UnZip and ZipInfo environment options:
           UNZIP:  [none]
        UNZIPOPT:  [none]
         ZIPINFO:  [none]
      ZIPINFOOPT:  [none]

Is there an option on zip command to preserve original owner of crushed files ? I read the manual but i see anything related to these case.

Note : If there is a solution with other kind of archive, it can also resolve my issue (i can generate other archive formats).

6
  • How should a filesystem like EXT4 for example deal with NTFS permissions in this case? This won't work because of the differences between Linux and Windows.
    – Panki
    Aug 21, 2019 at 8:49
  • 1
    I don't think that zip stores ownership details. If there is only one owner, then you can change owner before unzipping. Aug 21, 2019 at 8:50
  • Top tip: If you can stop using Microsoft's Windows. If you can't then set up a Gnu/Linux in virtual box. Aug 21, 2019 at 8:51
  • 1
    tar will preserve ownership
    – muru
    Aug 21, 2019 at 9:17
  • Which version of unzip are you using? Please include the output of unzip --version. (I think the answer will still be "no, there's no such option", but can only be sure by systematically going through every option supported by that exact version.)
    – JigglyNaga
    Aug 21, 2019 at 13:33

2 Answers 2

4

You could try the su command to run the unzip as the user that you want to own the files:

su -c "unzip myRootFolder.zip" superman 

su allows you to run a command as another user, or temporarily become that user within the current login session. Run

man su

for a complete description of the command.

0

unzip does not have a function to do precisely what you're describing.

When it asked you

replace myRootFolder/file.TXT? [y]es, [n]o, [A]ll, [N]one, [r]ename:

and you responded y, "replace" meant that it deleted the original file before extracting the new copy. The original file is gone, including all its metadata (owner, permissions, timestamps).

Using backup files

An option that does part of what you need would be the -B option, to keep a backup of all overwritten files. After unzip -B, you should see (in the ll / ls output) that as well as the update file, there's the original file with a ~ at the end of its name:

-rw-r--r-- 1 superman superman  5 21 août  10:18 file.TXT~
-rw-r--r-- 1 root     root      5 21 août  10:18 file.TXT

From there, you need to copy each backup file's ownership to the new file with chown, then remove the backup files afterwards.
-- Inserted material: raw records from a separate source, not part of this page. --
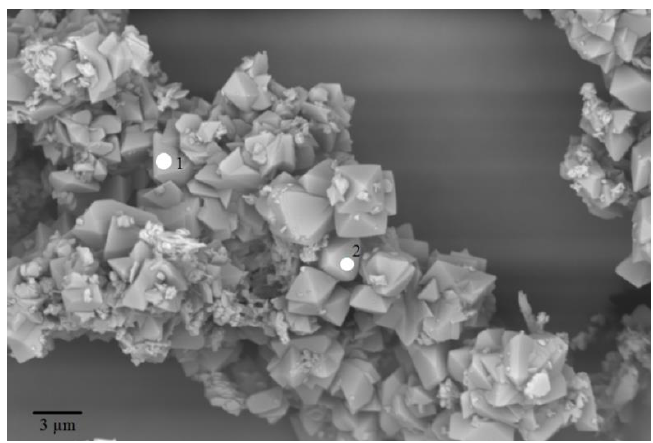
Figure 11. SEM of the leaching residue at 123 °C, with HF (15% v/v)–H 2 SO 4 (10% v/v).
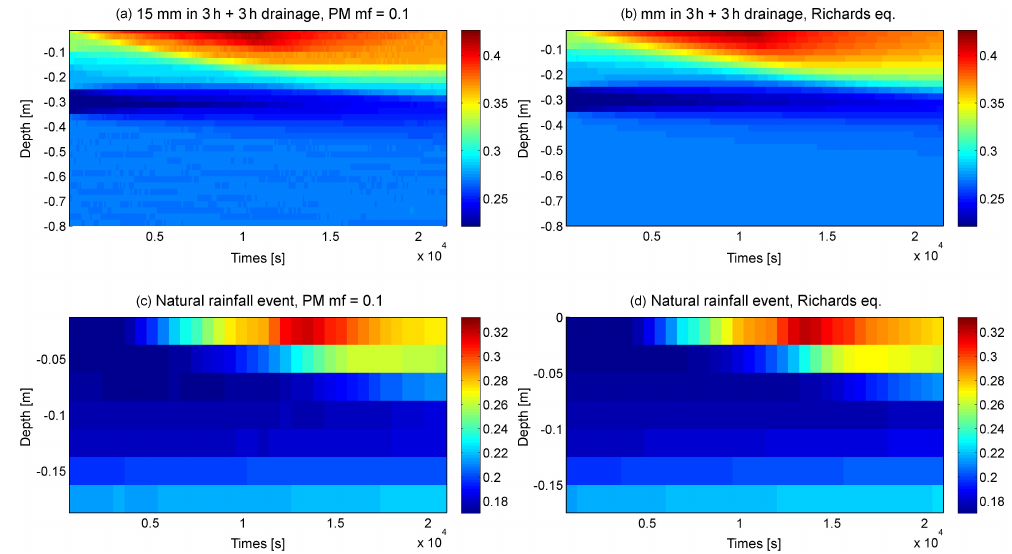
Figure 8. Time series of simulated soil moisture profiles in the upper 80cm/20cm of the Calcaric Regosol on loess for a block rain of 20mm in 1 and 2h of subsequent drainage ( a and b ) starting from an S-shaped soil moisture profile and for the nocturnal rainfall event observed in May in the Weiherbach catchment ( c and d ).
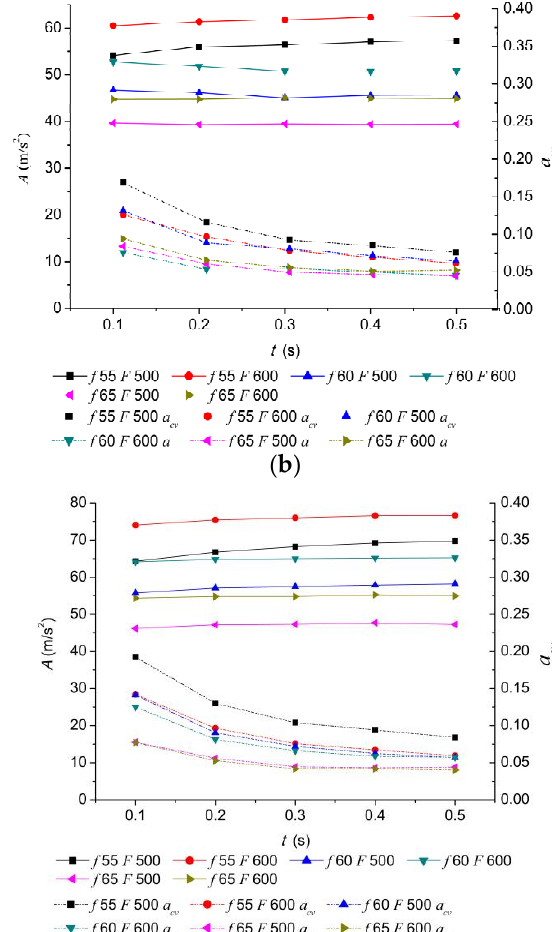
( b ) Figure 7. The curves of A and a cv changing with excitation frequency. ( a ) The curve of A changing with excitation frequency. ( b ) The curve of a cv changing with excitation frequency.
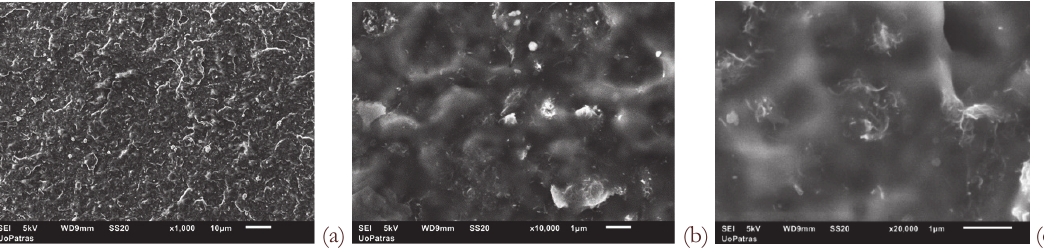
Figure 4: SEM photos of an area in the MWCNT/PP 5 wt%_01 specimen: a. x1,000, b. x10,000 and c. x20,000.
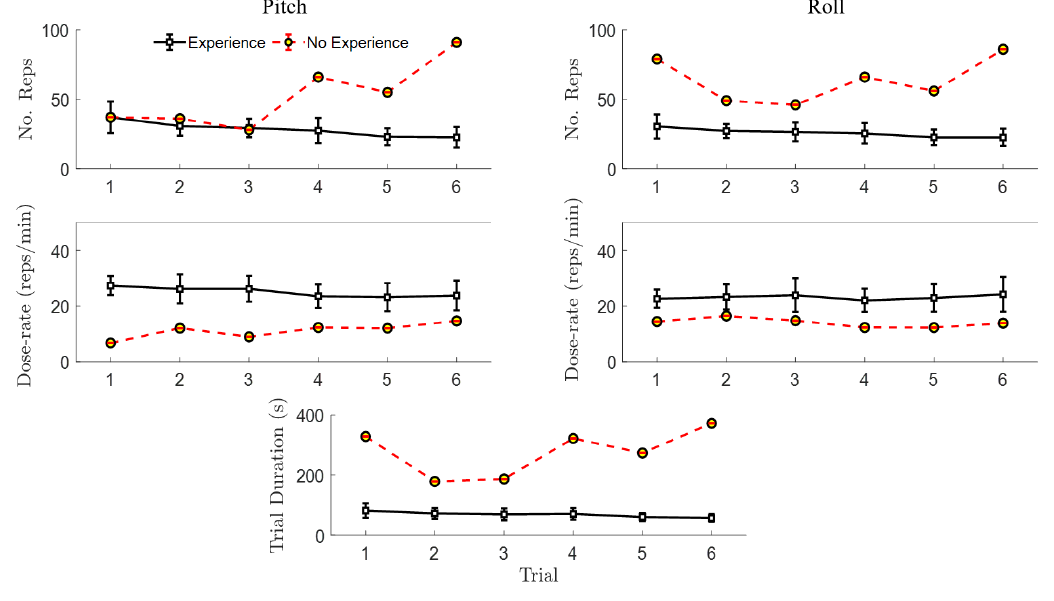
Figure 11. Quantity of movement metrics across six repeated trials for a single participant with no video-game experience compared to the mean ± SD across the participants with video-game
You could do this with eg. find -exec:

find myRootFolder -name "*~" -exec bash -c 'bak="{}";
  new="${bak%\~}";
  chown --reference "$bak" "$new" ; rm "$bak"' \;

but this will cause problems if you already had filenames ending with ~, before any backups were created.

Alternatively, you could list the zip contents (using the zipinfo command included with Info-ZIP), and for each one, check whether a backup even exists before doing the chown...rm.

zipinfo -1 myRootFolder.zip | grep -v '$/' | while read new ; do
  bak="${new}~"
  test -e "$bak" || continue
  chown --reference "$bak" "$new"
  rm "$bak"
done
3
  • This is going to give bad results if some of the files (on the file system, or in the zip) already have a "~" at the end. There are probably other edge cases I've missed, too.
    – JigglyNaga
    Aug 21, 2019 at 15:31
  • Thanks for our response @JigglyNaga. I think your solution is very close to what I want. We can execute a script shell after unziping to make chown command only on files which have a backup in the same directory. A cleaner solution is also with a shell script which list files in the zip archive and make the chown command only on files extracted from this archive.
    – Florian G
    Aug 23, 2019 at 6:04
  • @FlorianG Edited to add a script that does exactly that.